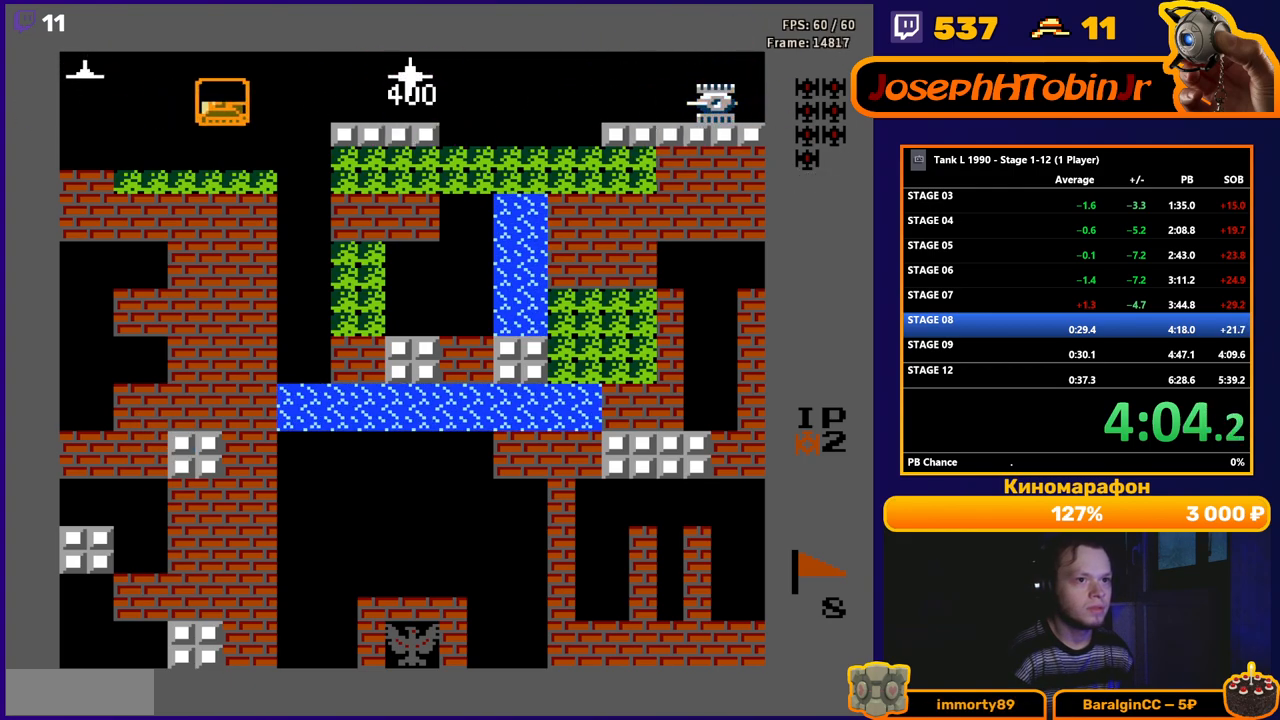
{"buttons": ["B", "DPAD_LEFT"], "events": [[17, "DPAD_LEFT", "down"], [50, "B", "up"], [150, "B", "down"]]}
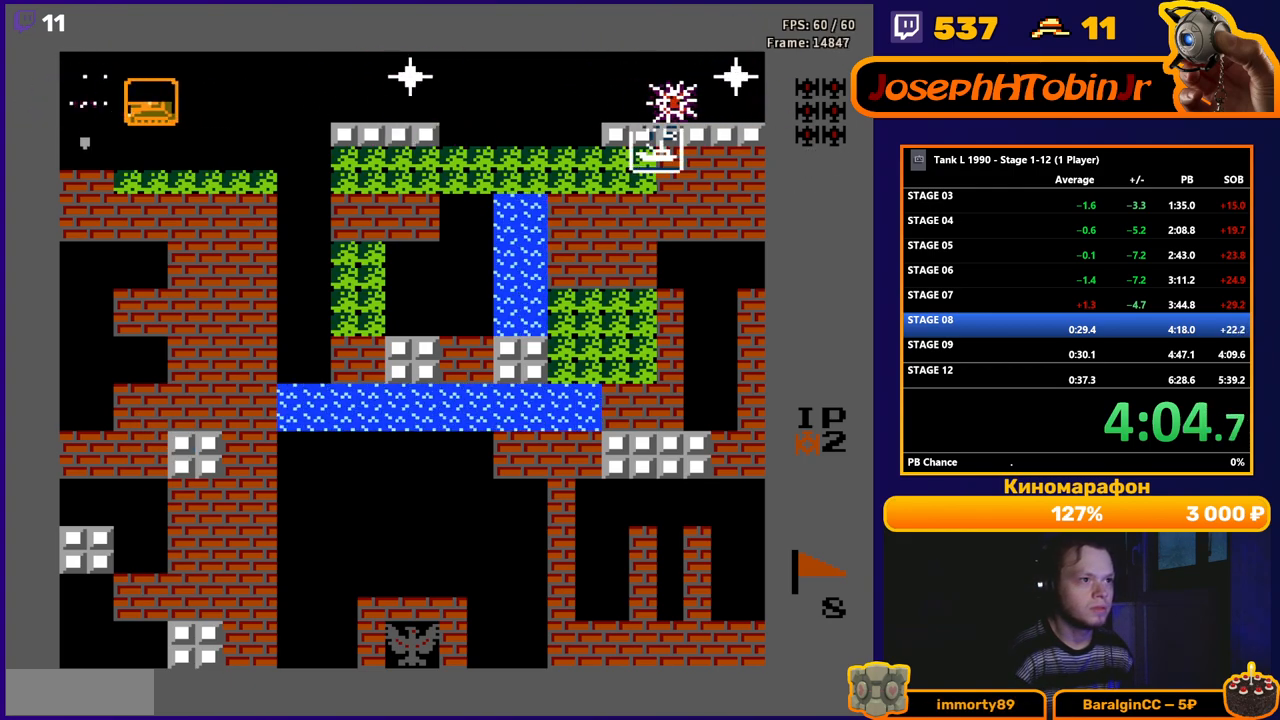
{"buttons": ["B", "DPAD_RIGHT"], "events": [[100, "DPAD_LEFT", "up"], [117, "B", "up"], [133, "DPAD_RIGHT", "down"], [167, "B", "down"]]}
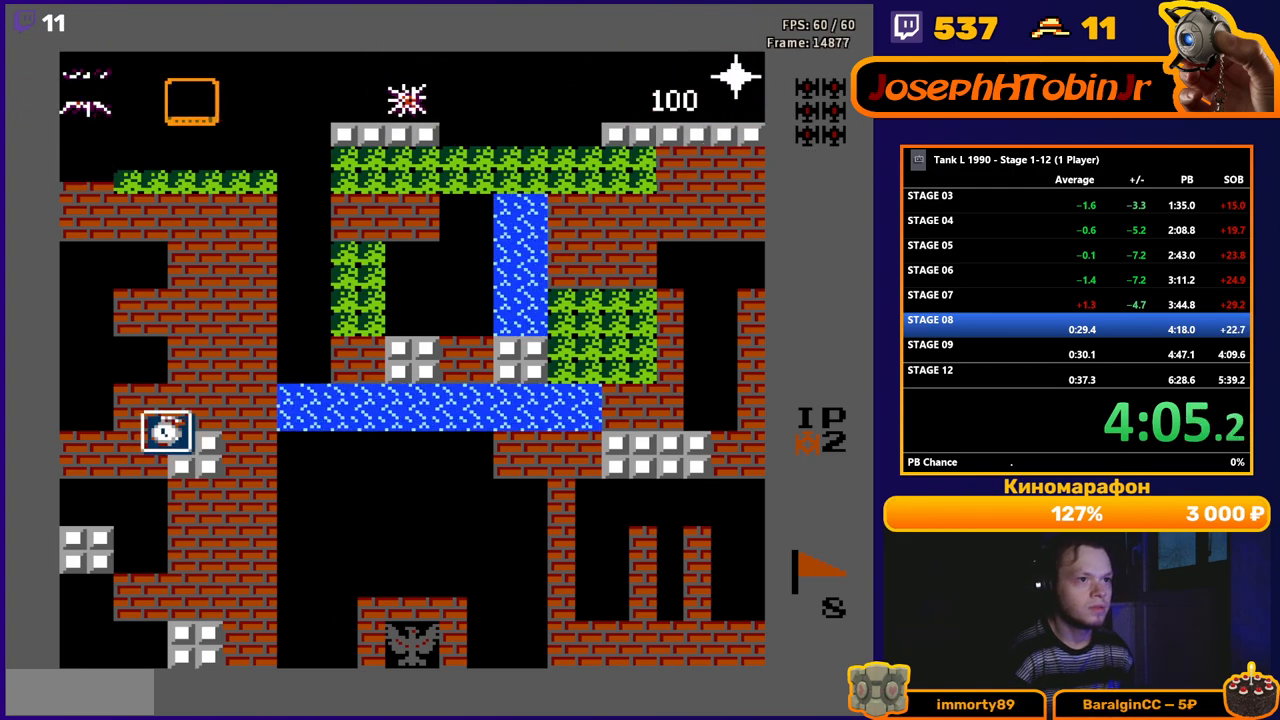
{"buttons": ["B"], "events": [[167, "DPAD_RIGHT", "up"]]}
:::::
Description of the task:
To answer, report how many lines of the listing contain the word "down", as a number with nothing else.

Answer to the problem:
2